TASK TO CARRY OUT: Among the entries that follow, the required portion opens with the line containing "console table: none" and closes with the line containing "pouf: none [981,705,1122,819]". Give that portion again exactly, and nothing else.

DATA EXTRACT:
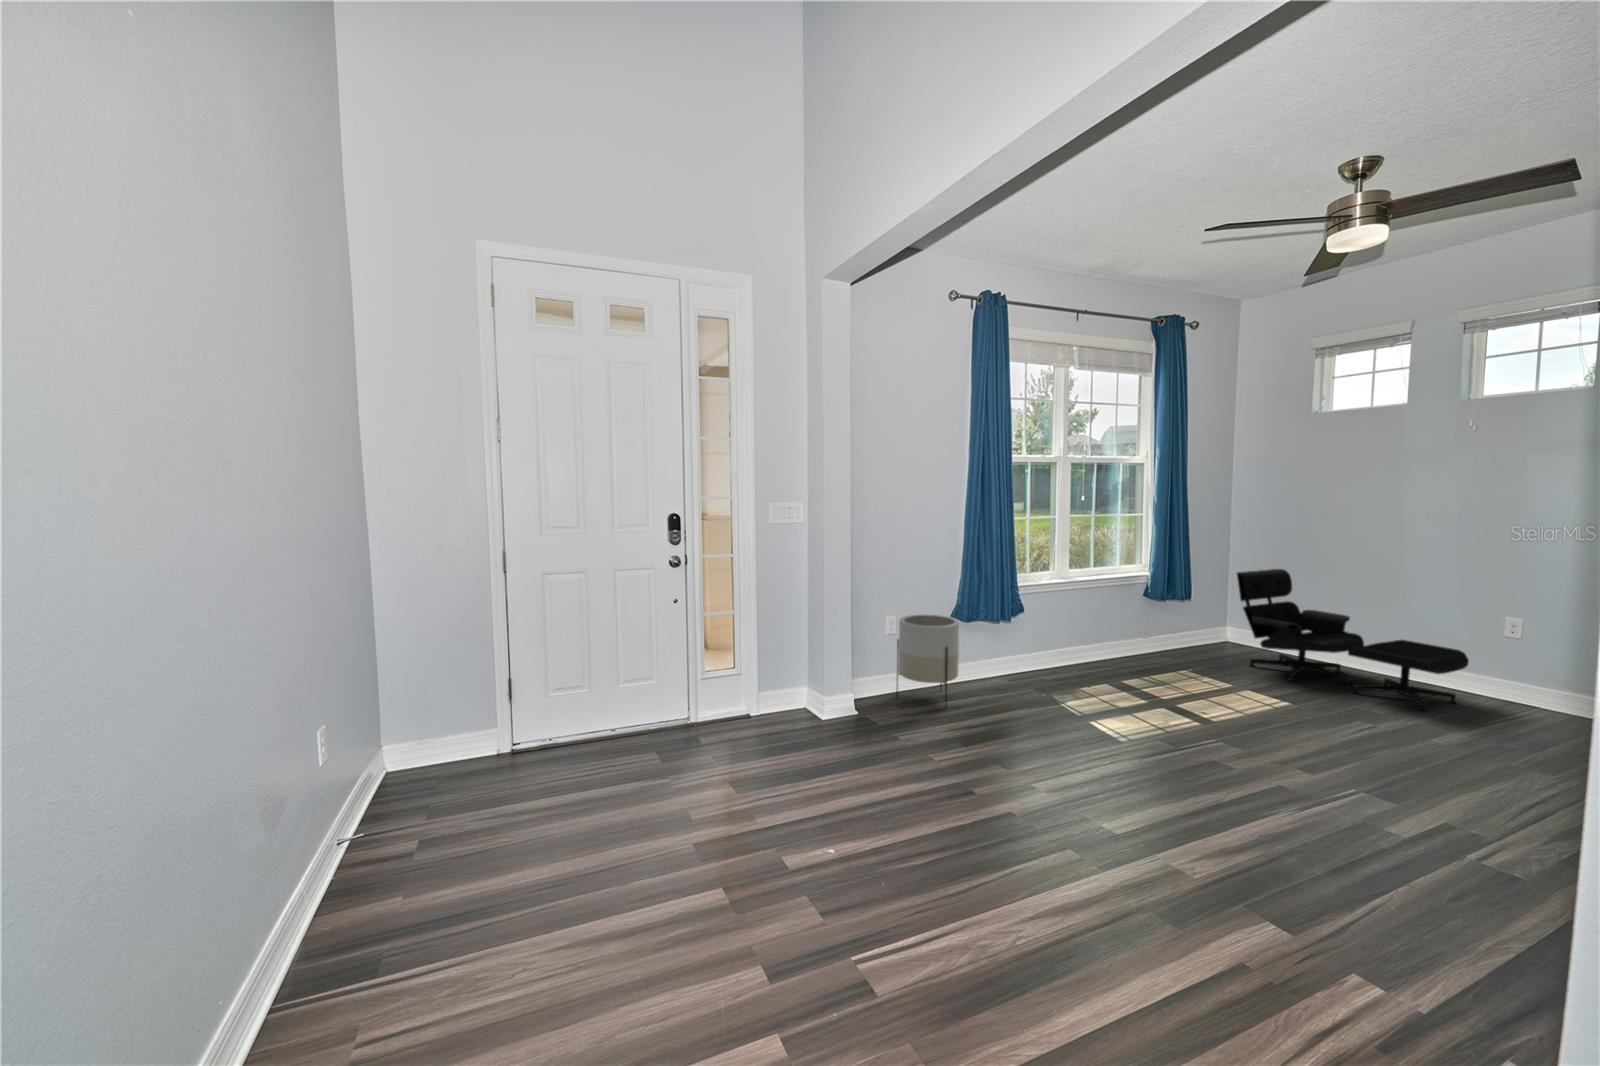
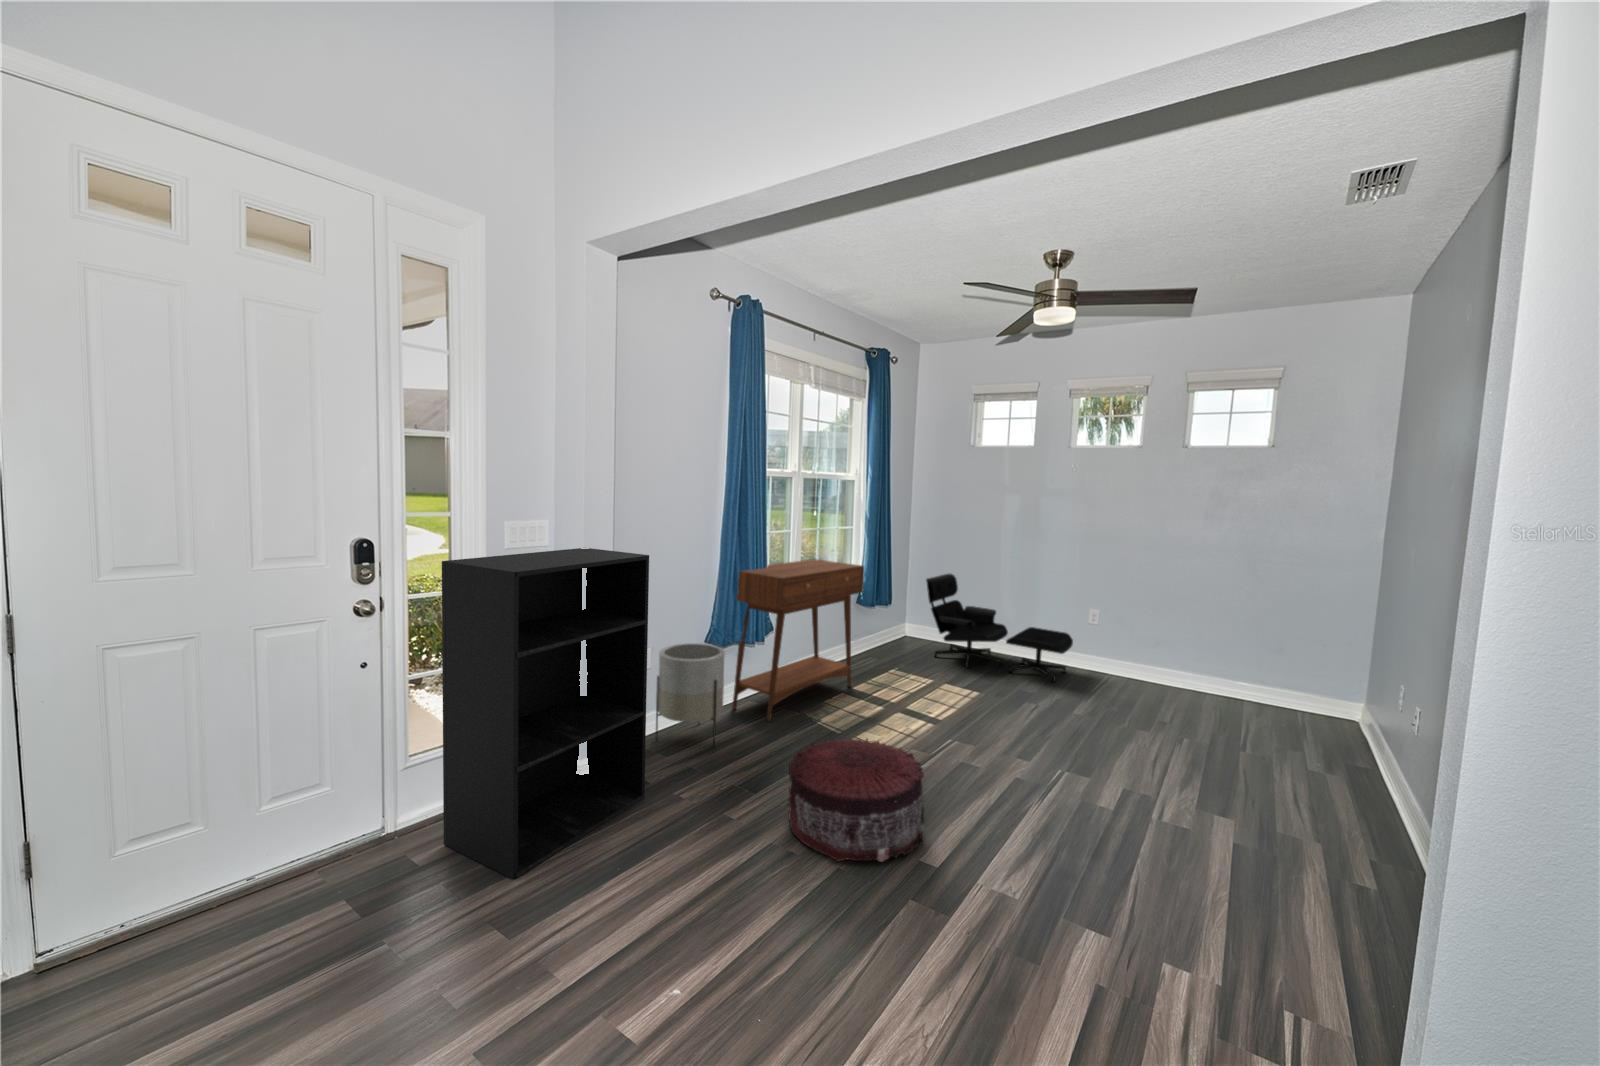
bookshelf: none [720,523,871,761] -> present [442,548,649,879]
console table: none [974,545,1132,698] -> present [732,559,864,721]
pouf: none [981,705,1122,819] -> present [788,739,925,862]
* * *
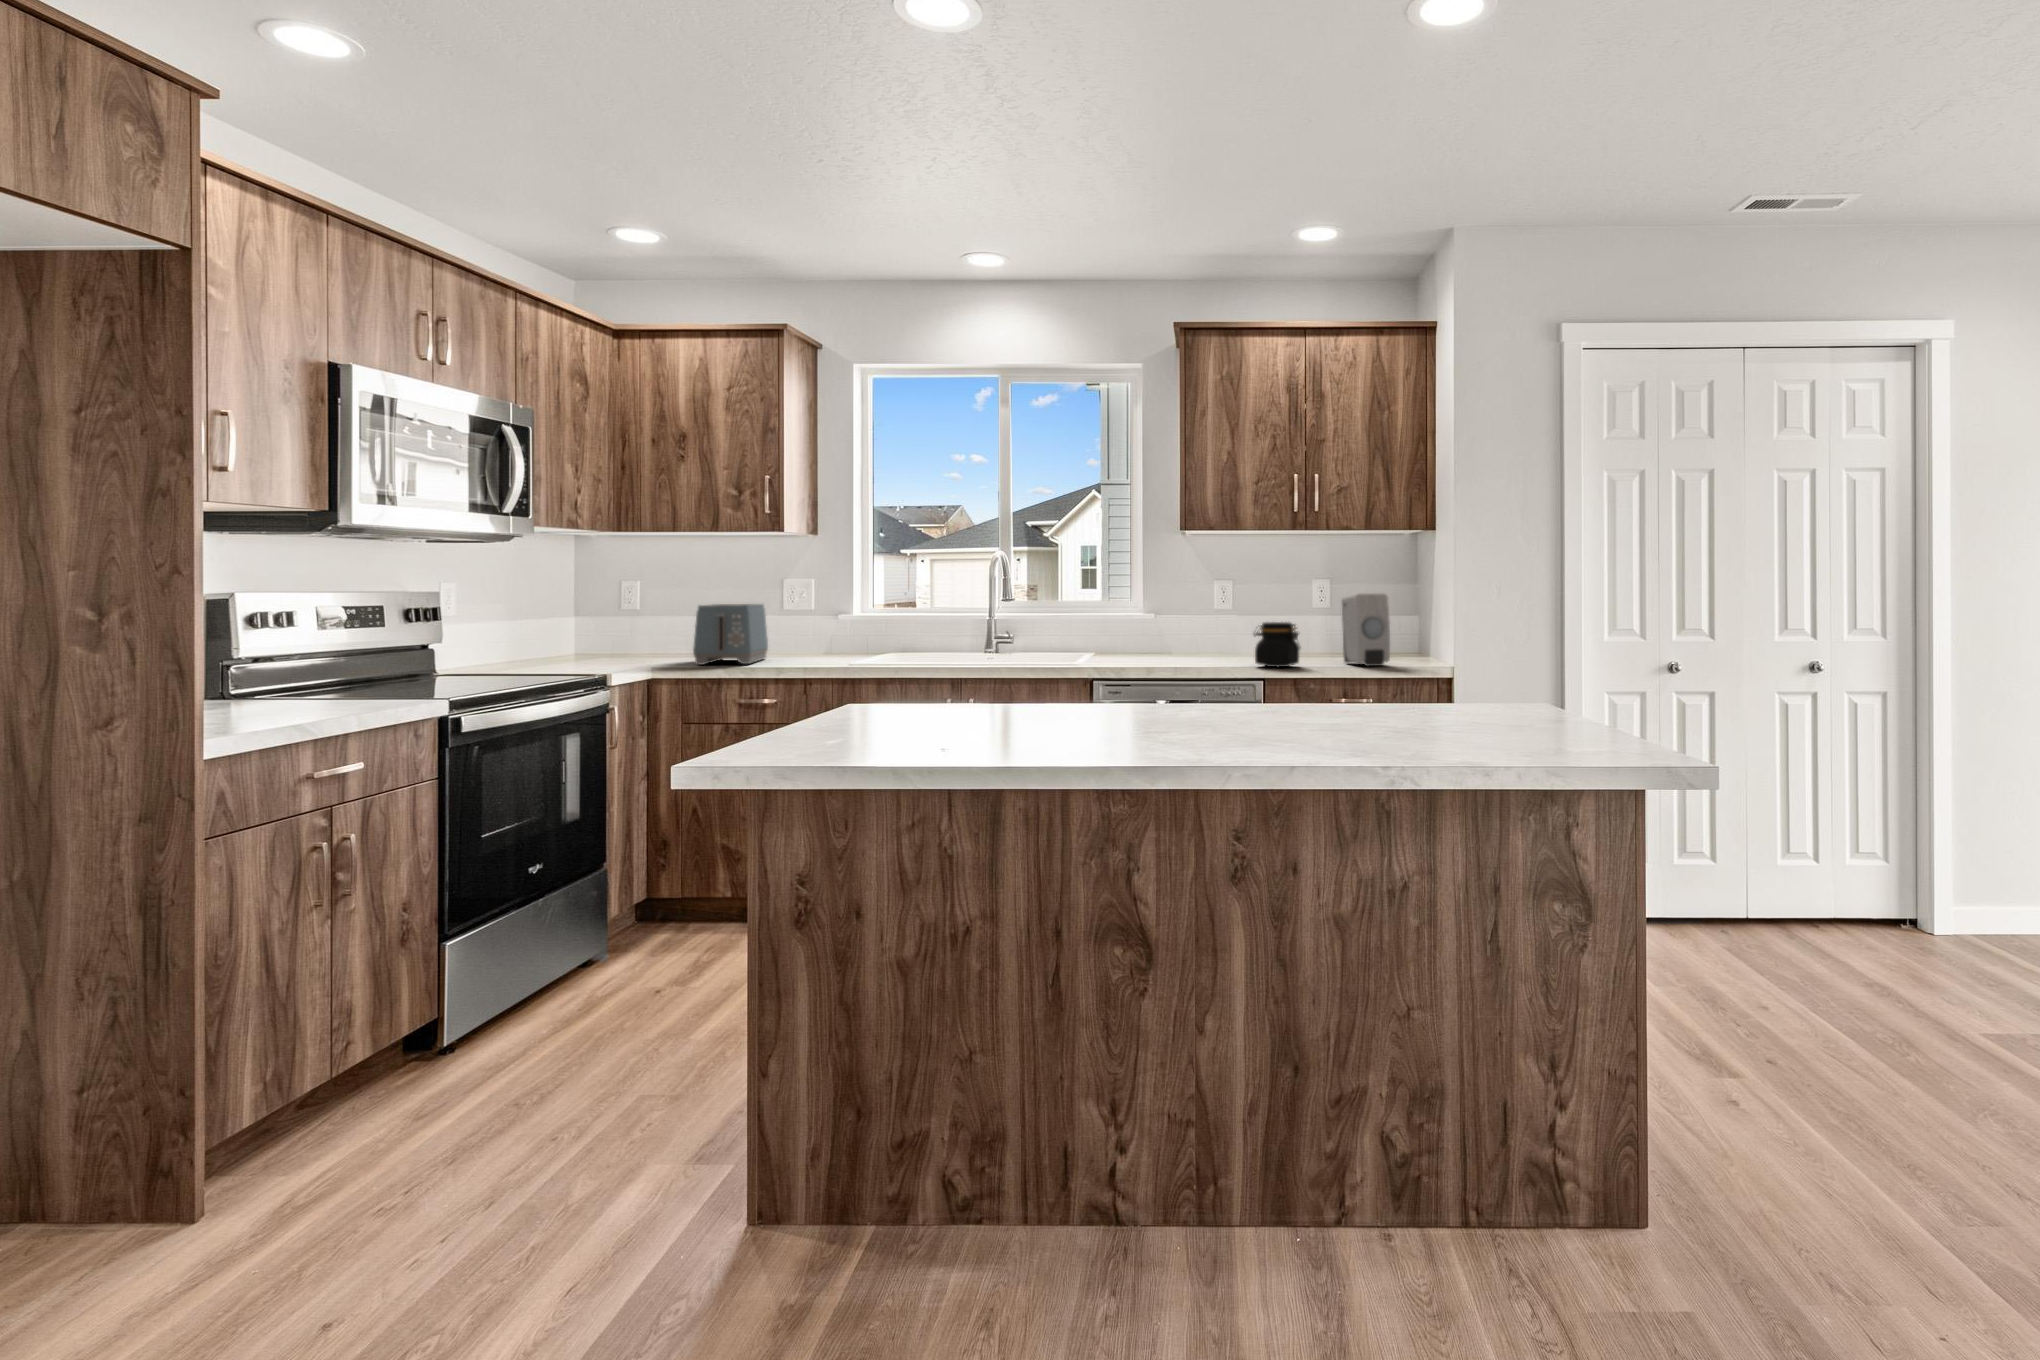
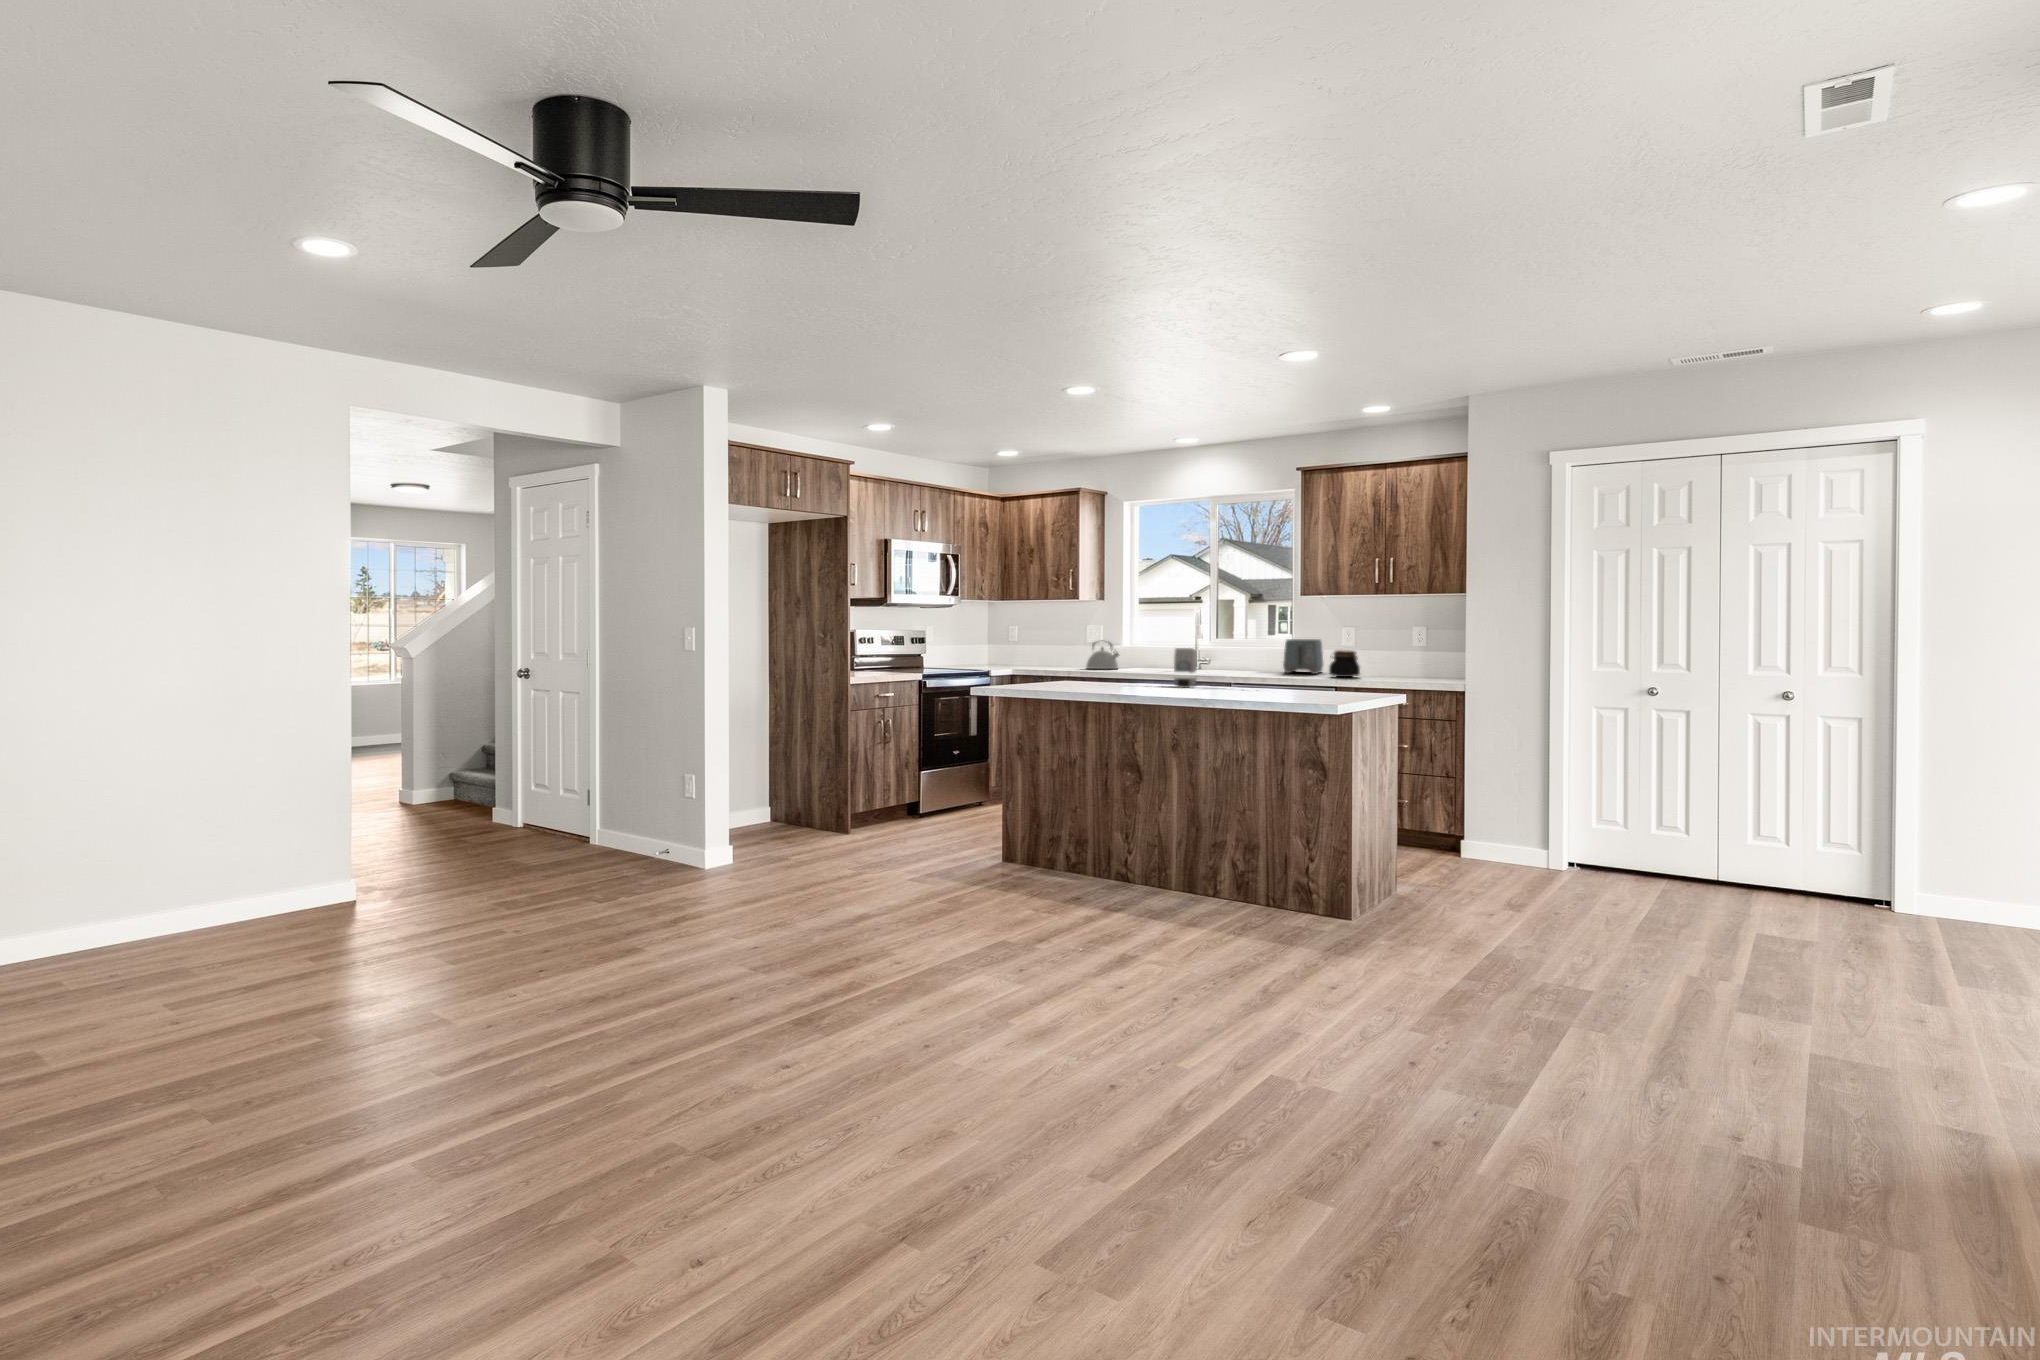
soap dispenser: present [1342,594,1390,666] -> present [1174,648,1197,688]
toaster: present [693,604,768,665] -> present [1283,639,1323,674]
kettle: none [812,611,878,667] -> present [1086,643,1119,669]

RESPONSE TO THE EXERCISE:
console table: none [974,545,1132,698] -> present [732,559,864,721]
pouf: none [981,705,1122,819] -> present [788,739,925,862]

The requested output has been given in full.